ID :
160966
Mon, 02/14/2011 - 17:44
Auther :

DPJ executives move to suspend Ozawa's party membership

TOKYO, Feb. 14 Kyodo - Executives of the Democratic Party of Japan on Monday moved to suspend the party membership of former leader Ichiro Ozawa, who has been indicted over a funds scandal, until after the end of his trial which is expected to begin this summer or later.
DPJ Secretary General Katsuya Okada said following the party's executive meeting that some opposed the punishment but calls for suspending Ozawa's membership eventually prevailed. The board has now handed the matter to the party's Standing Officers Council which will meet Tuesday to give the go-ahead to the punishment.
Prime Minister Naoto Kan, who attended the ruling party's executive board meeting, told reporters later that the punitive action is the ''DPJ's way of putting its foot down'' on the case of Ozawa.
Okada said the Ozawa case ''poses a challenge for us to fulfill our responsibility as a publicly recognized political party.'' He added the DPJ decided to go ahead with the punitive action, looking at the gravity over the indictment of Ozawa, a lawmaker of the House of Representatives.
Okada also said the board took into account Ozawa's refusal to heed calls from the party to testify over the scandal before a parliamentary ethics panel, as well as the indictment of his three former secretaries in connection with falsely reporting his political funds.

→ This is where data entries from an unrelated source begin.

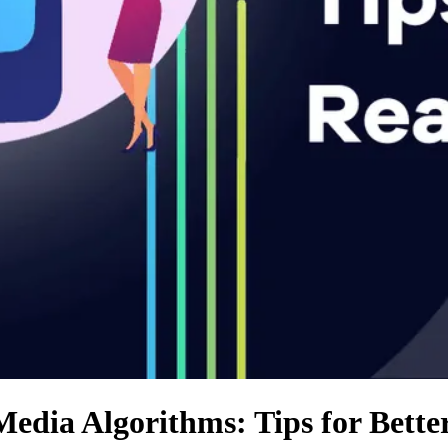
Media Algorithms: Tips for Bette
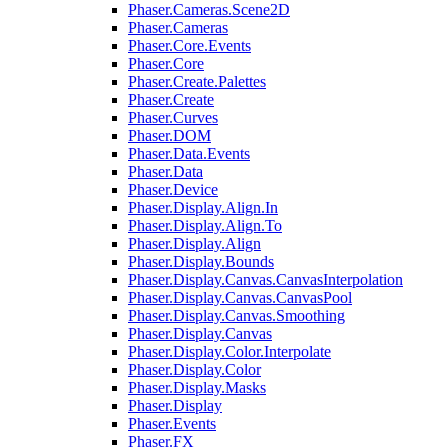
Phaser.Cameras.Scene2D
Phaser.Cameras
Phaser.Core.Events
Phaser.Core
Phaser.Create.Palettes
Phaser.Create
Phaser.Curves
Phaser.DOM
Phaser.Data.Events
Phaser.Data
Phaser.Device
Phaser.Display.Align.In
Phaser.Display.Align.To
Phaser.Display.Align
Phaser.Display.Bounds
Phaser.Display.Canvas.CanvasInterpolation
Phaser.Display.Canvas.CanvasPool
Phaser.Display.Canvas.Smoothing
Phaser.Display.Canvas
Phaser.Display.Color.Interpolate
Phaser.Display.Color
Phaser.Display.Masks
Phaser.Display
Phaser.Events
Phaser.FX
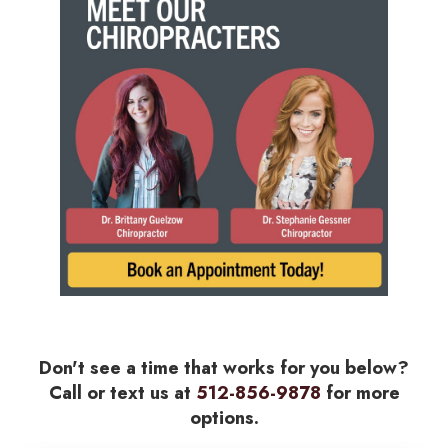
Don't see a time that works for you below?
Call or text us at
512-856-9878
for more
options.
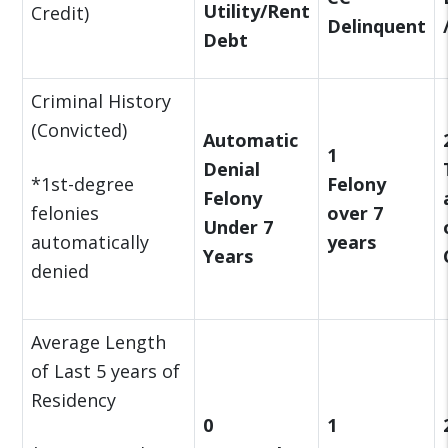
Utility/Rent
Credit)
Delinquent
Debt
Criminal History
(Convicted)
Automatic
1
Denial
*1st-degree
Felony
Felony
felonies
over 7
Under 7
automatically
years
Years
denied
Average Length
of Last 5 years of
Residency
0
1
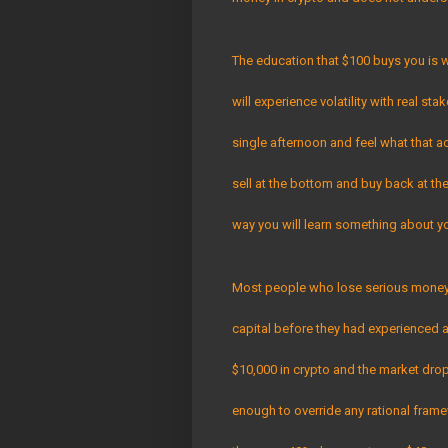
The education that $100 buys you is w
will experience volatility with real st
single afternoon and feel what that a
sell at the bottom and buy back at the 
way you will learn something about y
Most people who lose serious money i
capital before they had experienced 
$10,000 in crypto and the market dro
enough to override any rational fram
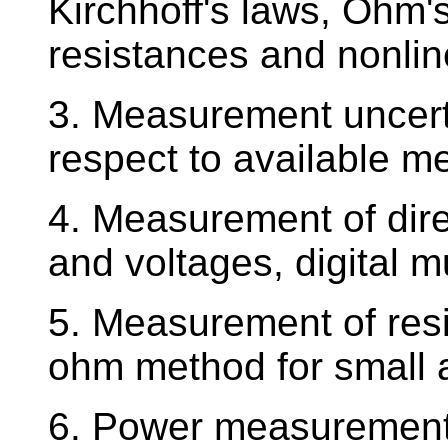
Kirchhoff's laws, Ohm's
resistances and nonline
3. Measurement uncert
respect to available m
4. Measurement of dire
and voltages, digital m
5. Measurement of resi
ohm method for small a
6. Power measurement 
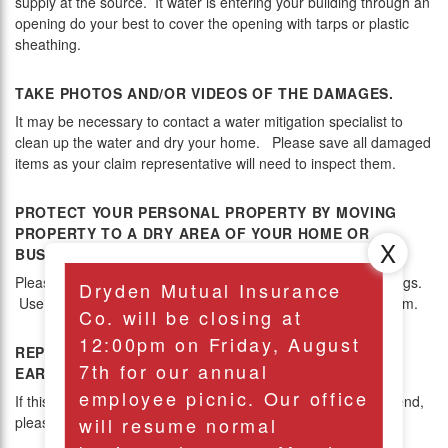
supply at the source. It water is entering your building through an
opening do your best to cover the opening with tarps or plastic
sheathing.
TAKE PHOTOS AND/OR VIDEOS OF THE DAMAGES.
It may be necessary to contact a water mitigation specialist to
clean up the water and dry your home. Please save all damaged
items as your claim representative will need to inspect them.
PROTECT YOUR PERSONAL PROPERTY BY MOVING
PROPERTY TO A DRY AREA OF YOUR HOME OR
BUSINESS.
Please clean up as much water as possible. Remove area rugs.
Dryden Mutual Insurance
Use fans and dehumidifiers to circlate air and dry out the room.
Co. will be closing at
12:00pm on Friday, August
REPORT THIS LOSS TO YOUR AGENT AT YOUR
7th for our annual
EARLIEST CONVENIENCE.
employee picnic. Our office
If this is a severe loss and occurs after hours or on the weekend,
will resume normal
please see Emergency Claims above.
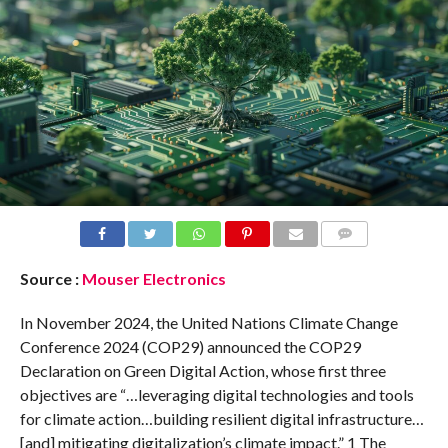
COMMENTS
Source :
Mouser Electronics
In November 2024, the United Nations Climate Change
Conference 2024 (COP29) announced the COP29
Declaration on Green Digital Action, whose first three
objectives are “…leveraging digital technologies and tools
for climate action…building resilient digital infrastructure…
[and] mitigating digitalization’s climate impact.” 1 The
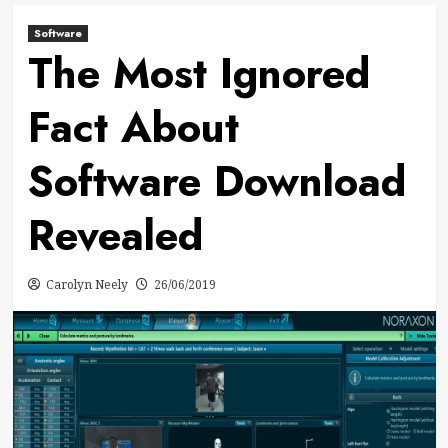
Software
The Most Ignored
Fact About
Software Download
Revealed
Carolyn Neely
26/06/2019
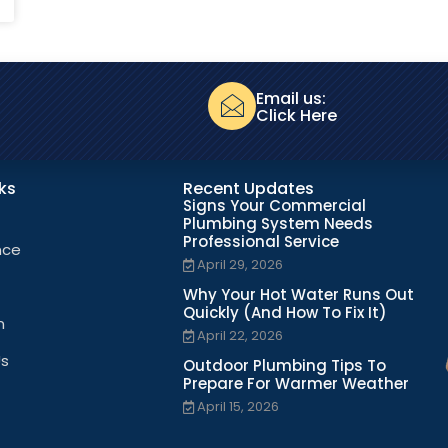
Email us:
Click Here
nks
Recent Updates
Signs Your Commercial
Plumbing System Needs
Professional Service
nce
April 29, 2026
Why Your Hot Water Runs Out
Quickly (And How To Fix It)
n
April 22, 2026
Us
Outdoor Plumbing Tips To
Prepare For Warmer Weather
April 15, 2026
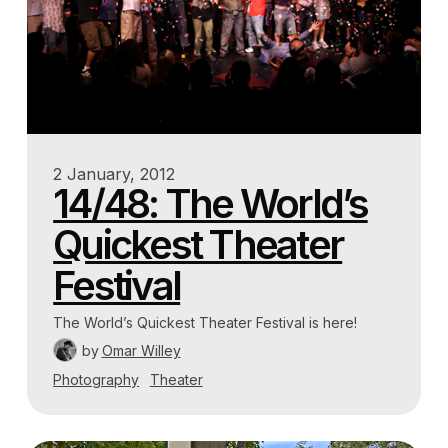
2 January, 2012
14/48: The World’s
Quickest Theater
Festival
The World’s Quickest Theater Festival is here!
by
Omar Willey
Photography
Theater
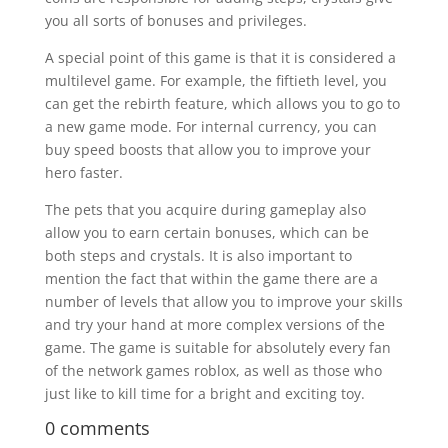
you all sorts of bonuses and privileges.
A special point of this game is that it is considered a
multilevel game. For example, the fiftieth level, you
can get the rebirth feature, which allows you to go to
a new game mode. For internal currency, you can
buy speed boosts that allow you to improve your
hero faster.
The pets that you acquire during gameplay also
allow you to earn certain bonuses, which can be
both steps and crystals. It is also important to
mention the fact that within the game there are a
number of levels that allow you to improve your skills
and try your hand at more complex versions of the
game. The game is suitable for absolutely every fan
of the network games roblox, as well as those who
just like to kill time for a bright and exciting toy.
0 comments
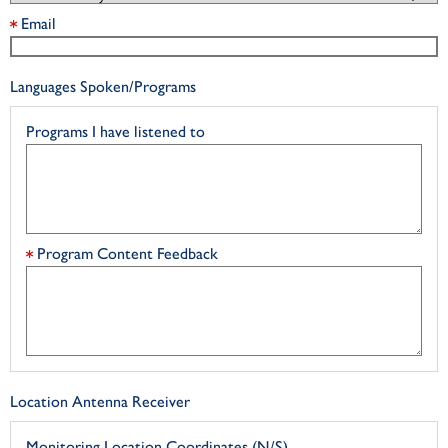
Email
Languages Spoken/Programs
Programs I have listened to
Program Content Feedback
Location Antenna Receiver
Monitoring Location Coordinates (N/S)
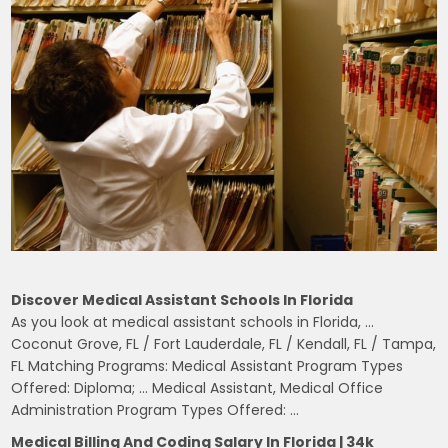
Discover Medical Assistant Schools In Florida
As you look at medical assistant schools in Florida, …
Coconut Grove, FL / Fort Lauderdale, FL / Kendall, FL / Tampa,
FL Matching Programs: Medical Assistant Program Types
Offered: Diploma; … Medical Assistant, Medical Office
Administration Program Types Offered: …
Medical Billing And Coding Salary In Florida | 34k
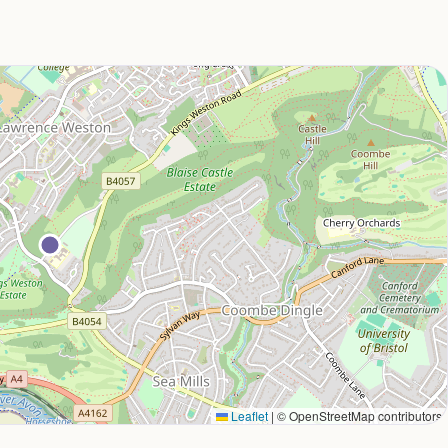
Leaflet
|
© OpenStreetMap contributors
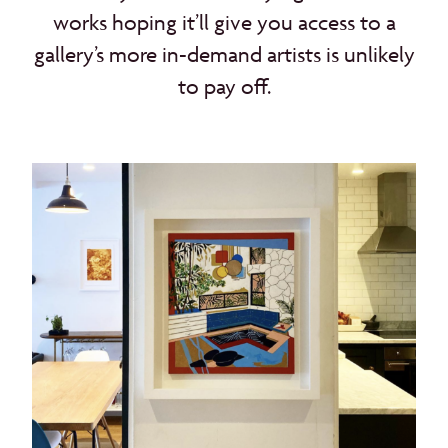
works hoping it’ll give you access to a
gallery’s more in-demand artists is unlikely
to pay off.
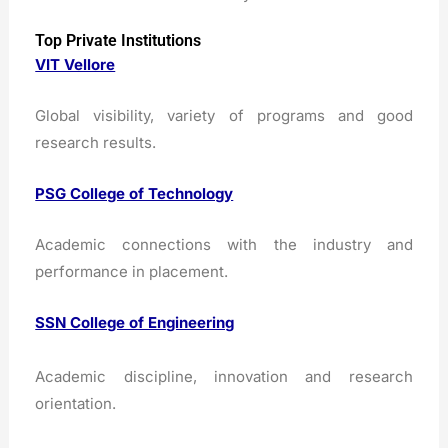
Top Private Institutions
VIT Vellore
Global visibility, variety of programs and good
research results.
PSG College of Technology
Academic connections with the industry and
performance in placement.
SSN College of Engineering
Academic discipline, innovation and research
orientation.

Ozawa, a longtime power broker in Japanese politics, was himself indicted in late January over accounting irregularities involving his political funds body. Denying any wrongdoing, he has vowed to stay on as a DPJ lawmaker and refused to testify at the Diet, saying his case will be fought out in court and his innocence should be proven there.
Okada said the party will decide on whether to extend or revoke the suspension depending on the outcome of Ozawa's trial.
The maximum period of suspending a member under the party's code of ethics is six months, but since the party cannot predict how long the trial will last, it has decided to make an exception by suspending Ozawa's membership until the court makes a decision on his case, Okada said.
A suspended DPJ politician is not allowed to attend formal party functions and could fail to get on the party's ticket in elections.
The DPJ had no choice but to begin the process of finalizing punitive action after Ozawa spurned Kan's call to leave the party voluntarily during their one-to-one meeting Thursday.
The latest decision by the executives is expected to intensify an already conspicuous internal rift between anti- and pro-Ozawa DPJ members, at a time when the Kan administration needs to secure party unity to help it pass the fiscal 2011 budget and budget-related bills in a divided Diet.
But Okada played down its possible impact on party unity, saying both sides need to ''make efforts to avoid a rift'' and that the DPJ has a duty to the public to explain the scandal.
Among the 15 on the DPJ executive board, members close to Ozawa including Azuma Koshiishi, head of the party's caucus in the upper house, protested that imposing punishment should wait until after a court ruling but Kan's approval of the suspension prevailed.
Given that pro-Ozawa lawmakers were present during Monday's executive board meeting, the punishment is not expected to be overruled during the rest of the necessary process and will likely receive endorsement from the DPJ's ethics committee as well as its Standing Officers Council.
The media have been keeping close tabs on how the Kan government, facing low public support, handles the Ozawa case since it is linked to the issue of money-tainted politics that Kan has promised to eradicate.
The government and ruling party are keen to put an end to the Ozawa issue so they can focus on securing the cooperation of opposition parties in passing the fiscal 2011 budget. The opposition bloc has used the Ozawa scandal to attack the Kan administration.
Ozawa was indicted on charges of conspiring with three of his former aides not to record 400 million yen lent to his Rikuzankai political fund management body in its report for 2004 and listing roughly 340 million yen used to purchase land in a 2005 funds report, when it should have been included in the report for 2004.